By the same principle, the following holds.

Proposition 3 Let \(E\) and \(E'\) be \(A\)-algebras, and let \(M\) and \(M'\) be an \(E\)-module and an \(E'\)-module, respectively.
Suppose that \(M\) and \(M'\) are free as \(A\)-modules, of ranks \(n\) and \(n'\), respectively. If we regard \(M \otimes_A M'\) as an \(E \otimes_A E'\)-module, then for any \(\alpha \in E\) and \(\alpha' \in E'\) the following formulas

\[\tr_{M \otimes M'/A}(\alpha \otimes \alpha') = \tr_{M/A}(\alpha) \cdot \tr_{M'/A}(\alpha'),\qquad N_{M \otimes M'/A}(\alpha \otimes \alpha') = N_{M/A}(\alpha)^{n'} \cdot N_{M'/A}(\alpha')^n\]

hold.

Now we get to the heart of the matter.
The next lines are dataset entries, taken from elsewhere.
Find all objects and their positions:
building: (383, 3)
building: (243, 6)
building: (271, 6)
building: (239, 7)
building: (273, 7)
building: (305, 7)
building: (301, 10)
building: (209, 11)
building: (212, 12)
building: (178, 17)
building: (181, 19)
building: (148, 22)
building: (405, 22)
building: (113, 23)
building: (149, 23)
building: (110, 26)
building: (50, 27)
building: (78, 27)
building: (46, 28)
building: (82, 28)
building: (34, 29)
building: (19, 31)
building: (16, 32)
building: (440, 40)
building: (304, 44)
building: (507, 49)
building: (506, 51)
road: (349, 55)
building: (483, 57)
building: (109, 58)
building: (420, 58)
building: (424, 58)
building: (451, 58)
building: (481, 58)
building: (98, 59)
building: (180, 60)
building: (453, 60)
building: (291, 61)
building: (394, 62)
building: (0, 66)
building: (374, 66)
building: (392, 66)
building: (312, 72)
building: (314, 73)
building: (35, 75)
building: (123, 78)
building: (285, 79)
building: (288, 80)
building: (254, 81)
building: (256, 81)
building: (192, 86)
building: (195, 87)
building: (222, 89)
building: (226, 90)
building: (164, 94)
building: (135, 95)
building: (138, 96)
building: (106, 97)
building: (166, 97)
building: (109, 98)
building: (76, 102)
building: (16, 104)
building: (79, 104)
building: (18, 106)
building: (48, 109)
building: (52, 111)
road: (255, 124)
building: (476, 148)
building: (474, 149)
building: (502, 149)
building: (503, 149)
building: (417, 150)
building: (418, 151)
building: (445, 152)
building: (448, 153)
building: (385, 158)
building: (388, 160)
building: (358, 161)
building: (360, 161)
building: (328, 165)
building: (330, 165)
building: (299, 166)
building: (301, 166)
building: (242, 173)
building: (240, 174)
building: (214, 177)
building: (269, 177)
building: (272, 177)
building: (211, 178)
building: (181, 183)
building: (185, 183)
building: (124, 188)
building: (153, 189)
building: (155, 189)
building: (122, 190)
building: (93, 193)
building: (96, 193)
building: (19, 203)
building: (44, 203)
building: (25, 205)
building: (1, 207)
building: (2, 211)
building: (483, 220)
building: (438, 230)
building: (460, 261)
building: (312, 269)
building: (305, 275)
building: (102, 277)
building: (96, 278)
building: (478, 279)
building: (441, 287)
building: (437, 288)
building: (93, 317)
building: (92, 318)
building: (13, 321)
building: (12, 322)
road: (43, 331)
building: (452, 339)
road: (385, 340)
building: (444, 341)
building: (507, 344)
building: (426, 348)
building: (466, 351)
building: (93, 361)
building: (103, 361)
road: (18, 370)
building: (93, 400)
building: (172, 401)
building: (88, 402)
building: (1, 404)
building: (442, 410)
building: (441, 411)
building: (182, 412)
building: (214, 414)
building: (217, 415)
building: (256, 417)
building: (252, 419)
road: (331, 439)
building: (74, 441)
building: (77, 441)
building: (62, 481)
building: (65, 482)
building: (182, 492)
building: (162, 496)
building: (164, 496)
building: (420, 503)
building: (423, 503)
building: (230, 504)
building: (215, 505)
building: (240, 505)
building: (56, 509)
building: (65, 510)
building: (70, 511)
Essentially, the norm is the determinant, and since the determinant is the tool that determines the invertibility of a matrix, it is not surprising that the following holds.

Proposition 4 Let \(E\) be an \(A\)-algebra having a finite \(A\)-basis.
Then \(\alpha \in E\) is invertible if and only if \(N_{E/A}(\alpha)\) is invertible in \(A\).

Proof

Suppose that \(\alpha\) has an inverse \(\alpha' \in E\) in \(E\). Then

\[N_{E/A}(\alpha)N_{E/A}(\alpha') = N_{E/A}(\alpha\alpha') = N_{E/A}(1) = 1\]
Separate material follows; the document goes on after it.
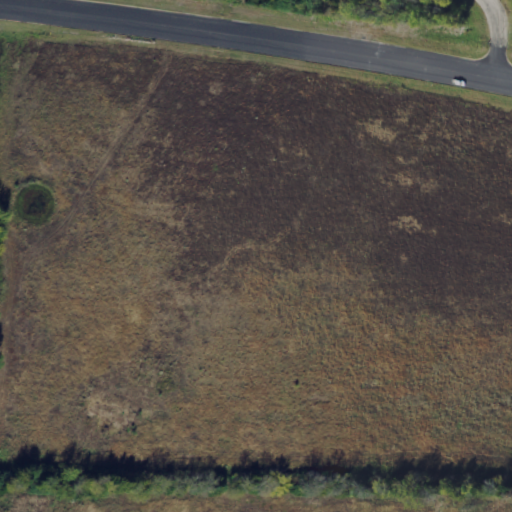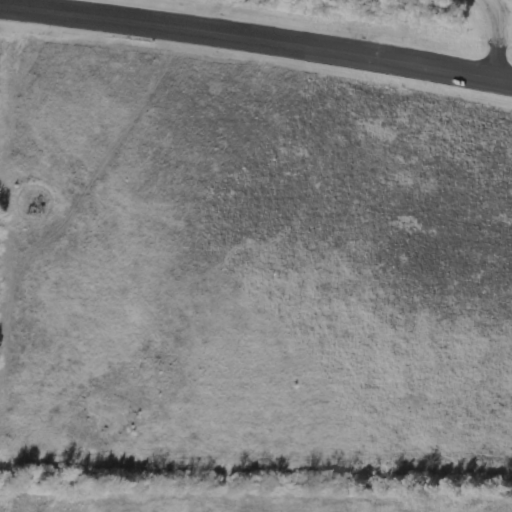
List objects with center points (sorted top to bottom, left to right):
road: (490, 37)
road: (243, 38)
road: (499, 77)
so \(N_{E/A}(\alpha)\) is invertible in \(A\).

Conversely, suppose that \(N_{E/A}(\alpha)\) is invertible in \(A\). Then the \(A\)-module endomorphism

\[h : x \mapsto \alpha x\]

is injective, and since \(E\) is finitely generated, \(h\) is bijective. Now if we take \(\alpha' \in E\) such that \(\alpha\alpha' = 1\), then

\[h(\alpha'\alpha- 1) = \alpha\alpha'\alpha - \alpha = (\alpha'\alpha - 1)\alpha = 0\]

so \(\alpha'\alpha = 1\), and \(\alpha'\) becomes the inverse of \(\alpha\).